侯止苑悶悶不樂道:“這一走可不知何日能見了……”
“終有相見時。”
“可我這還沒走,腦子裏就開始想你了,這要是在天都,可如何是好啊?”
喬霁彧見他認真的說這話,不由得被他帶入這迷惘中。自身體每況愈下後,喬霁彧無一日不想陪在侯止苑身邊。往後的幾十年,若能給他留下些美好的回憶,也不枉此生相愛。可是時局動蕩、戰事在即,人人都有身不由己之事。
這話題無解,只能由時間去推移。喬霁彧打斷道:“你想定何約定?”
侯止苑這才呲牙笑道:“開歲城于最西,天都居中,葉耀聖的三座城池在北。如今我們主動攻打葉國,自然要往北去,若今後我所在離開歲城不足二百裏,我要來找你。霁彧可不得說我。”
“不可。”喬霁彧直接否決。
侯止苑又郁悶的把頭壓上他的肩,“霁彧……”
“一旦攻破城池形勢将陡然嚴峻,二百裏地來回再快也需兩日。你若不在,後果不堪設想。
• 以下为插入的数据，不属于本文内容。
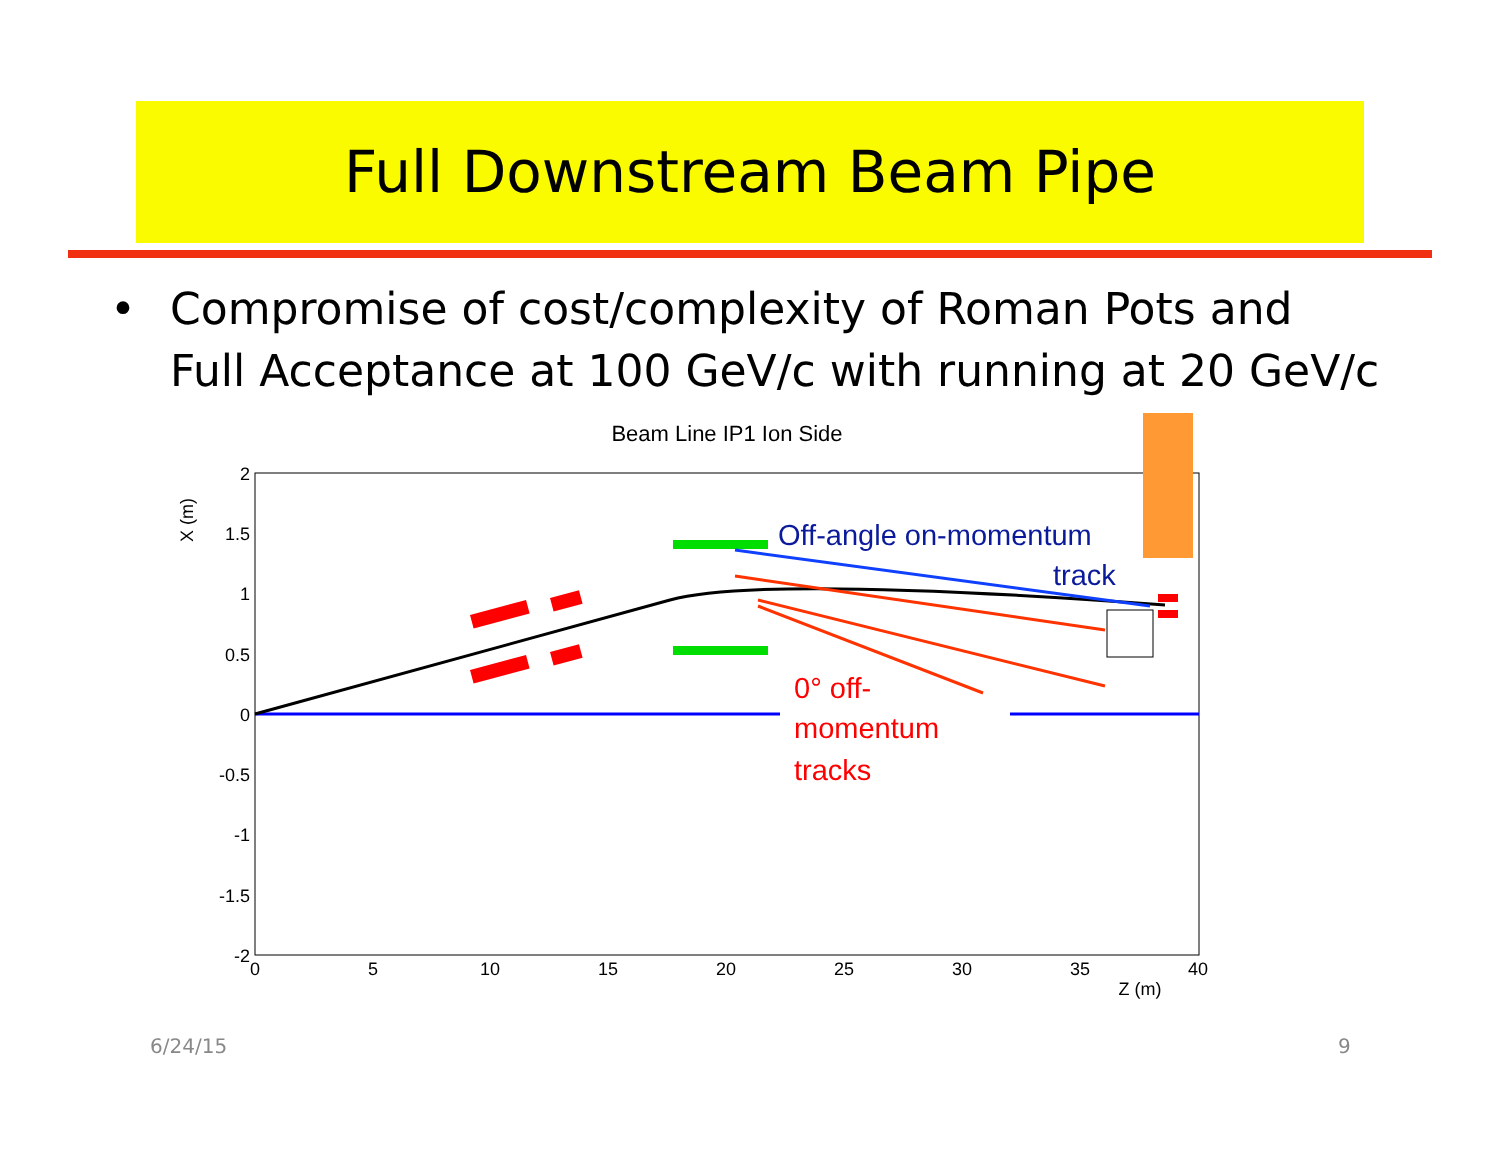Full Downstream Beam Pipe
• Compromise of cost/complexity of Roman Pots and
Full Acceptance at 100 GeV/c with running at 20 GeV/c
Beam Line IP1 Ion Side
2
1.5
1
0.5
0
-0.5
-1
-1.5
-2
0
5
10
15
20
25
30
35
40
Z (m)
X (m)
Off-angle on-momentum
track
0° off-
momentum
tracks
6/24/15 9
”
“二百裏地來回,一日就夠了……”侯止苑扯他的衣袖,“你若答應了,我就把那畫像贈你。”
喬霁彧古波不驚道:“我要那畫像作甚。”
“那可不僅僅是一張畫像,那是十八——我心裏的你。而且它陪了我這麽多年,早就付諸深刻意義。這麽珍貴的畫,別人碰它一下都不行,我願意送你,難道你還不樂意?”
喬霁彧為他這邏輯感到好笑,“你珍貴的未必在別人看來也珍貴。”
侯止苑嚴肅的搖頭道:“我不是為了讓你去珍惜它,而是想要你知道,我願盡我所能将世上一切美好之物予你。如今的侯止苑,除了你以外,這幅畫就是最珍貴的東西……”
喬霁彧嘴角牽起,輕輕道:“喬霁彧無珍貴之物,若有,那便是你。如今我将它安放于你身軀之中,你可要妥善保管。”
喬霁彧從不說情話,可這唯一的情話,讓侯止苑差點把嘴咧上耳朵後。
多年後,每當侯止苑失去活的信念,這句話就盤旋在腦海。他再苦再痛再煎熬,也深深的記得他要替喬霁彧——保護好這唯一的珍貴之物!